Quel avenir pour Ariane ?
Aujourd’hui, grâce à sa fiabilité et sa compétitivité, Ariane 5 détient 60% du marché des lancements commerciaux.
Mais qu’en sera-t-il à l’avenir ?
« C’est pour répondre à cette question qu’en 2009, une commission composée de 3 hauts fonctionnaires, dont le président du CNES Yannick d’Escatha, a été mandatée par le 1er Ministre afin de produire un rapport sur l’avenir de la filière européenne des lanceurs spatiaux à horizon d’une quinzaine d’années » explique Jean-Philippe Dufour, sous-directeur adjoint en charge d’Ariane 6 à la sous-direction Préparation du Futur et Recherche de la Direction des Lanceurs du CNES à Evry.

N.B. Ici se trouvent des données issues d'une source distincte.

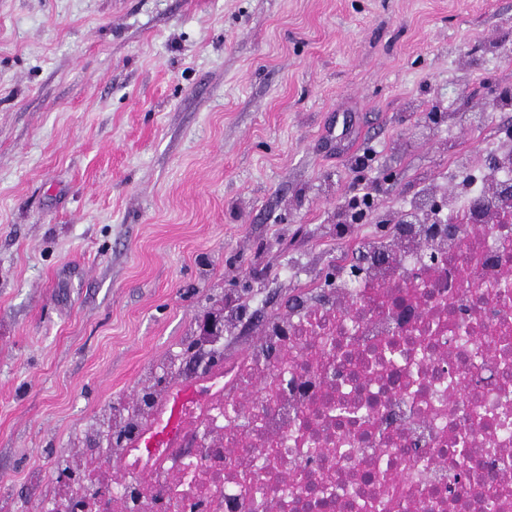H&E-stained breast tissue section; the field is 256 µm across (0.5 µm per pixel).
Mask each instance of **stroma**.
<instances>
[{
  "instance_id": "obj_1",
  "label": "stroma",
  "mask_w": 512,
  "mask_h": 512,
  "mask_svg": "<svg viewBox=\"0 0 512 512\" xmlns=\"http://www.w3.org/2000/svg\"><path fill=\"white\" fill-rule=\"evenodd\" d=\"M492 84L512 0H0V512H42L209 301L283 311L351 196L485 166Z\"/></svg>"
}]
</instances>
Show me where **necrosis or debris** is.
<instances>
[{"label":"necrosis or debris","instance_id":"4bbe7bcc","mask_svg":"<svg viewBox=\"0 0 512 512\" xmlns=\"http://www.w3.org/2000/svg\"><path fill=\"white\" fill-rule=\"evenodd\" d=\"M510 176L512 151L475 173L488 207L444 199L454 236L433 231L423 205L411 232L354 241L360 281H308L259 343L201 371L167 446L135 444L167 409L165 389L80 471L121 486L113 512H385L390 500L395 512H490L489 493L512 499ZM452 440L475 451L453 495Z\"/></svg>","mask_w":512,"mask_h":512}]
</instances>
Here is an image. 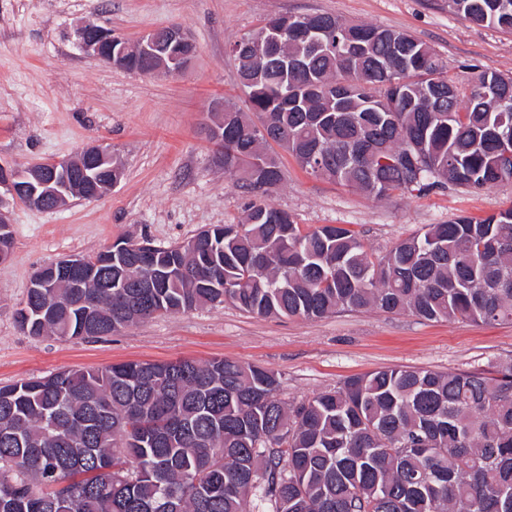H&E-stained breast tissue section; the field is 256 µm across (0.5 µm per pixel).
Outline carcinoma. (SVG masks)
<instances>
[{
  "label": "carcinoma",
  "instance_id": "cac0c4a2",
  "mask_svg": "<svg viewBox=\"0 0 512 512\" xmlns=\"http://www.w3.org/2000/svg\"><path fill=\"white\" fill-rule=\"evenodd\" d=\"M512 32V0H448ZM329 13L269 16L234 53L248 111L224 100L209 139L224 172L263 195L283 180L271 144L316 177L382 198L512 182V77L468 92L404 31ZM151 54L119 68L149 73ZM17 321L35 336L110 335L230 303L261 317L339 310L429 321L512 320V207L427 224L372 258L340 224L305 231L253 200L132 266L90 258L76 294L46 277ZM277 373L216 359L67 369L0 386V512H512V362L483 372L390 368L295 406Z\"/></svg>",
  "mask_w": 512,
  "mask_h": 512
}]
</instances>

L’échéance de la quinzaine d’années ne doit rien au hasard. C’est à peu près le temps qu’il a fallu pour concevoir et mettre au point l’actuelle Ariane, 5e du nom.
Ariane 5 et ses lancements doubles, ici avec les satellites scientifiques Herschel et Planck mis en orbite en mai 2009. Crédits : CNES/Ill. D. Ducros.
Et si l’on en croit le rapport remis au Premier Ministre, il est temps de préparer la relève : « Compte tenu de l’évolution prévisible du marché des lanceurs, le rapport a préconisé de lancer dès maintenant les travaux préparatoires à la future génération de lanceurs. »
Depuis l’origine en effet, Ariane a toujours marché sur 2 jambes : la 1ere, c’est assurer aux Européens un accès indépendant à l’espace. Et la seconde, c’est être compétitif afin de pouvoir financer son exploitation grâce au marché des lancements commerciaux.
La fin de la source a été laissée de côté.